Contact person: Anton Konushin
Team: Anton Konushin, Anna Sokolova, ilya_petrov, vladimir_guzov
Human identification in video surveillance data is an important problem for security and counteraction to terrorism. However, the most common and widespread methods of biometrical identification, such as face recognition have limited application and are not usable in many real situations. For example, if several people wearing the same clothes (uniform) and having their faces hidden are observed, the only way to distinguish them from each other is by their gait, gestures, or build.
The gait recognition methods have been investigated since mid-nineties. The most promising approach achieving the best recognition quality is the 3D model approach, estimating static and dynamic features of human limbs motion in three-dimensional coordinates. The evaluation of these features requires human pose estimation, i.e. the position of all the main joints at each moment of time. Currently, it can be measured only with 3D sensors or multi-view systems working in controlled conditions. The gait recognition within the framework of video surveillance is impossible because of the low accuracy of human pose estimation in video.

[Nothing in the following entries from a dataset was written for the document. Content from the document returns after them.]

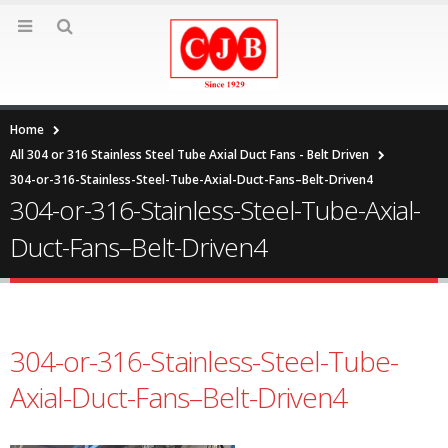
Home
All 304 or 316 Stainless Steel Tube Axial Duct Fans - Belt Driven
304-or-316-Stainless-Steel-Tube-Axial-Duct-Fans–Belt-Driven4
304-or-316-Stainless-Steel-Tube-Axial-
Duct-Fans–Belt-Driven4
304-or-316-Stainless-Steel-Tube-
Axial-Duct-Fans–Belt-Driven4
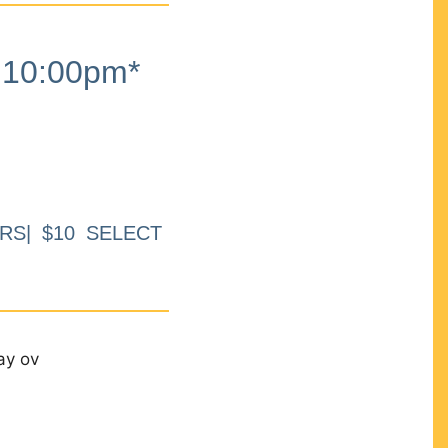
10:00pm*
RS| $10 SELECT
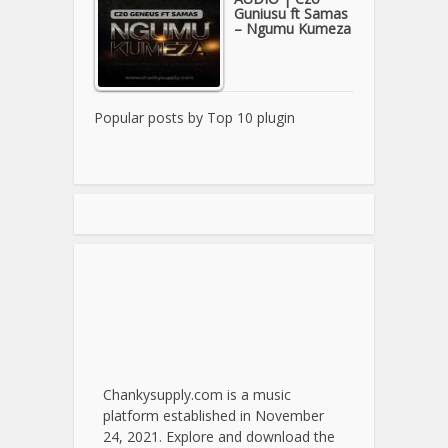
Guniusu ft Samas
– Ngumu Kumeza
Popular posts by
Top 10 plugin
Chankysupply.com is a music
platform established in November
24, 2021. Explore and download the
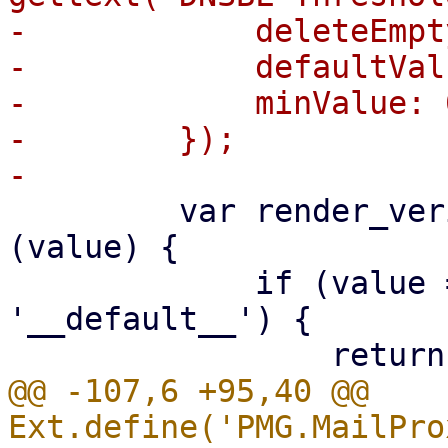
-            deleteEmpt
-            defaultVal
-            minValue: 0
-        });

         var render_verifyreceivers = function 
(value) {

             if (value === undefined || value === 
'__default__') {

@@ -107,6 +95,40 @@ 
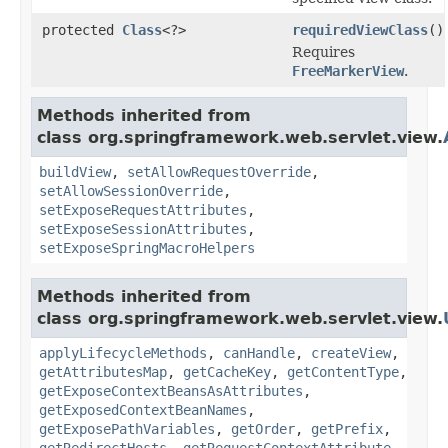
protected
Class
<?>
requiredViewClass
()
Requires
FreeMarkerView
.
Methods inherited from
class org.springframework.web.servlet.view.
buildView
,
setAllowRequestOverride
,
setAllowSessionOverride
,
setExposeRequestAttributes
,
setExposeSessionAttributes
,
setExposeSpringMacroHelpers
Methods inherited from
class org.springframework.web.servlet.view.
applyLifecycleMethods
,
canHandle
,
createView
,
getAttributesMap
,
getCacheKey
,
getContentType
,
getExposeContextBeansAsAttributes
,
getExposedContextBeanNames
,
getExposePathVariables
,
getOrder
,
getPrefix
,
getRedirectHosts
,
getRequestContextAttribute
,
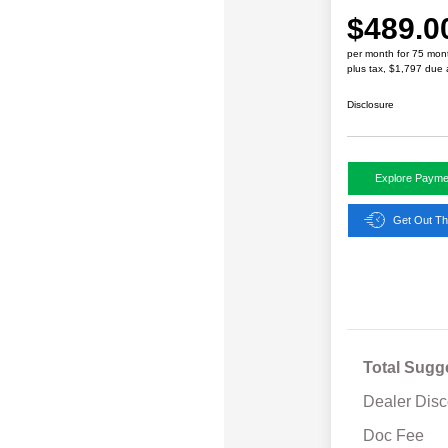
$489.0
per month for 75 mon
plus tax, $1,797 due 
Disclosure
Explore Payme
Get Out Th
Total Sugg
Dealer Disc
Doc Fee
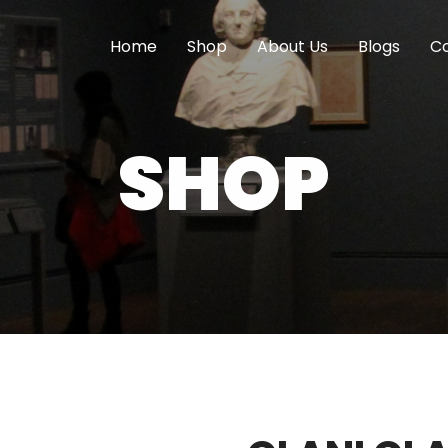
Home
Shop
About Us
Blogs
Co
SHOP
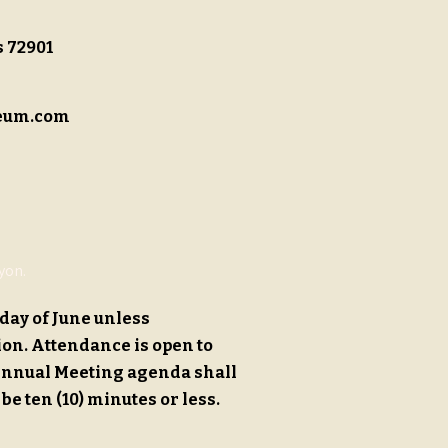
s 72901
eum.com
yon.
day of June unless
ion.
Attendance is open to
Annual Meeting agenda shall
 be ten (10) minutes or less.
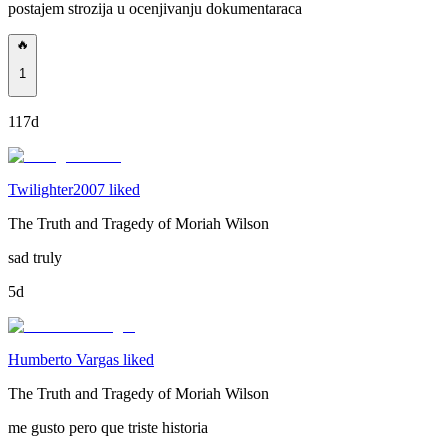
postajem strozija u ocenjivanju dokumentaraca
🔥
1
117d
Twilighter2007 liked
The Truth and Tragedy of Moriah Wilson
sad truly
5d
Humberto Vargas liked
The Truth and Tragedy of Moriah Wilson
me gusto pero que triste historia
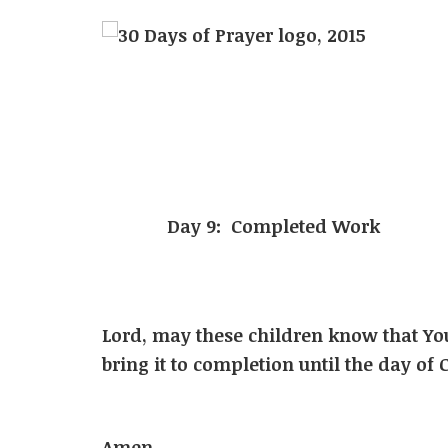
Day 9: Completed Work
Lord, may these children know that Yo
bring it to completion until the da
In Jesu
Amen.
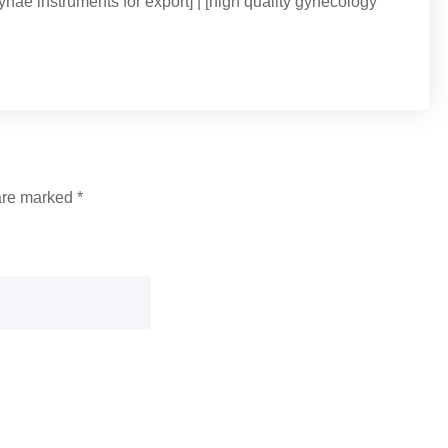
ynae instruments for export] | [high quality gynecology
 are marked
*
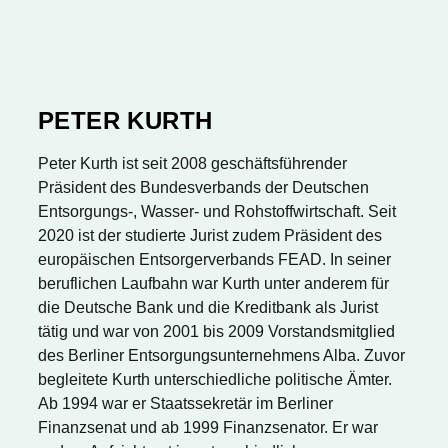
PETER KURTH
Peter Kurth ist seit 2008 geschäftsführender
Präsident des Bundesverbands der Deutschen
Entsorgungs-, Wasser- und Rohstoffwirtschaft. Seit
2020 ist der studierte Jurist zudem Präsident des
europäischen Entsorgerverbands FEAD. In seiner
beruflichen Laufbahn war Kurth unter anderem für
die Deutsche Bank und die Kreditbank als Jurist
tätig und war von 2001 bis 2009 Vorstandsmitglied
des Berliner Entsorgungsunternehmens Alba. Zuvor
begleitete Kurth unterschiedliche politische Ämter.
Ab 1994 war er Staatssekretär im Berliner
Finanzsenat und ab 1999 Finanzsenator. Er war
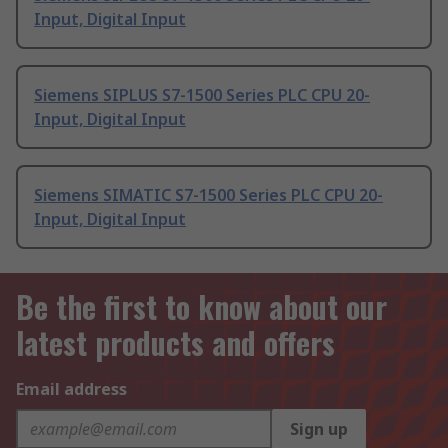
Input, Digital Input
Siemens SIPLUS S7-1500 Series PLC CPU 20-
Input, Digital Input
Siemens SIMATIC S7-1500 Series PLC CPU 20-
Input, Digital Input
Be the first to know about our
latest products and offers
Email address
Sign up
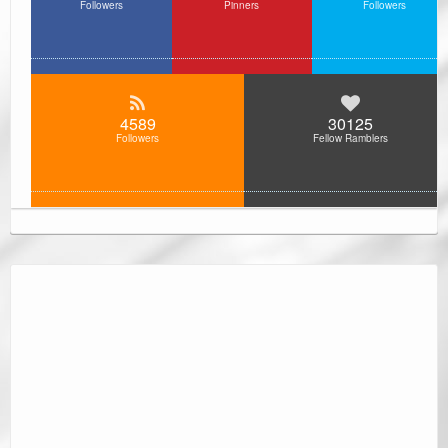
Followers
Pinners
Followers
4589
30125
Followers
Fellow Ramblers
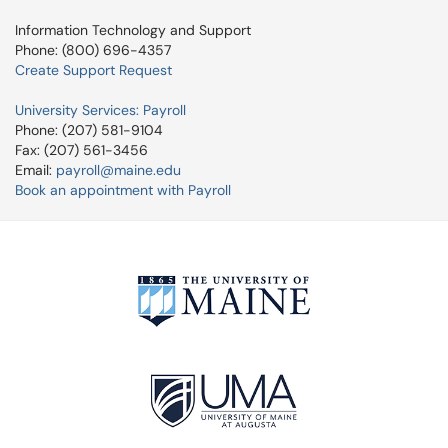
Information Technology and Support
Phone: (800) 696-4357
Create Support Request
University Services: Payroll
Phone: (207) 581-9104
Fax: (207) 561-3456
Email:
payroll@maine.edu
Book an appointment with Payroll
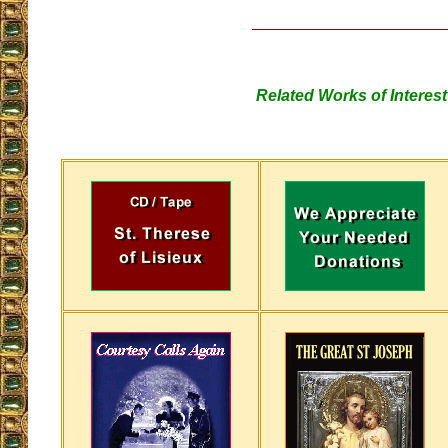
Related Works of Interest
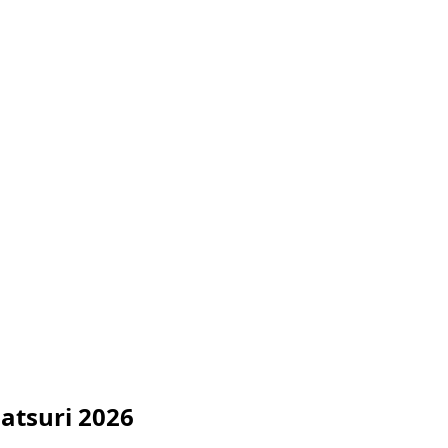
atsuri 2026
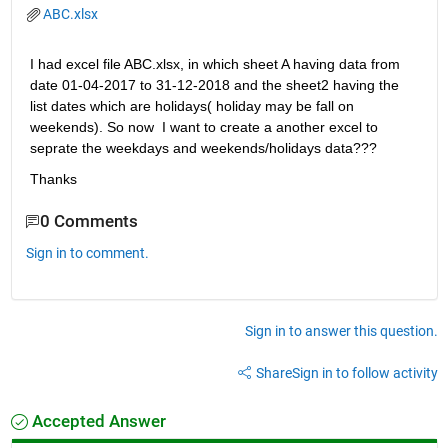
ABC.xlsx
I had excel file ABC.xlsx, in which sheet A having data from 
date 01-04-2017 to 31-12-2018 and the sheet2 having the 
list dates which are holidays( holiday may be fall on 
weekends). So now  I want to create a another excel to 
seprate the weekdays and weekends/holidays data???
Thanks        
0 Comments
Sign in to comment.
Sign in to answer this question.
Share
Sign in to follow activity
Accepted Answer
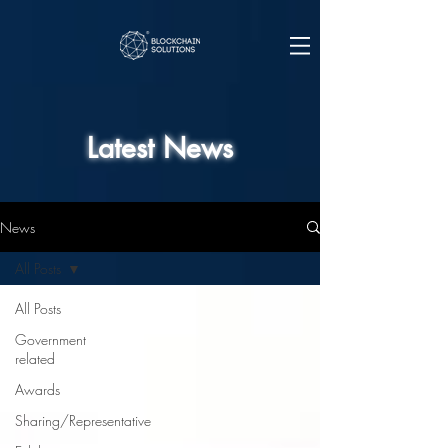
Latest News
News
All Posts
All Posts
Government
related
Awards
Sharing/Representative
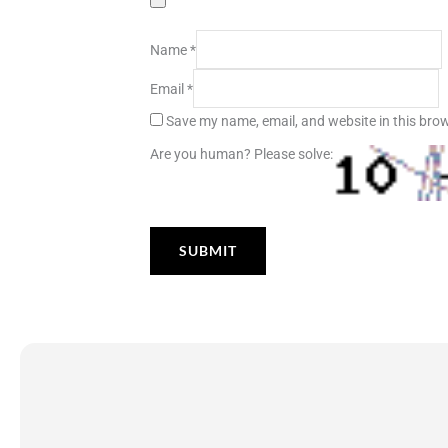
Name
*
Email
*
Save my name, email, and website in this brow
Are you human? Please solve:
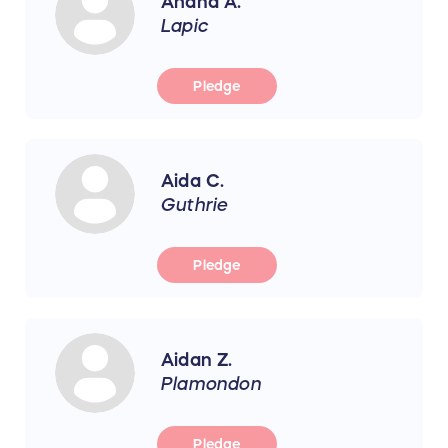
Ahana A.
Lapic
Pledge
Aida C.
Guthrie
Pledge
Aidan Z.
Plamondon
Pledge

The main goal of the project is the development of pose evaluation methods based on generative approach to improve the quality of pose estimation and the accuracy of gait and gesture recognition. The generative approach also allows to estimate the parameters of humans figure that can be used for build recognition. The second goal of the project is the investigation of neural network methods of gait recognition, that have already been successful in face recognition problem, but have not been applied to gait yet.
This work was supported by grant RFBR #16-29-09612 "Research and development of person identification methods based on gait, gestures and body build in video surveillance data".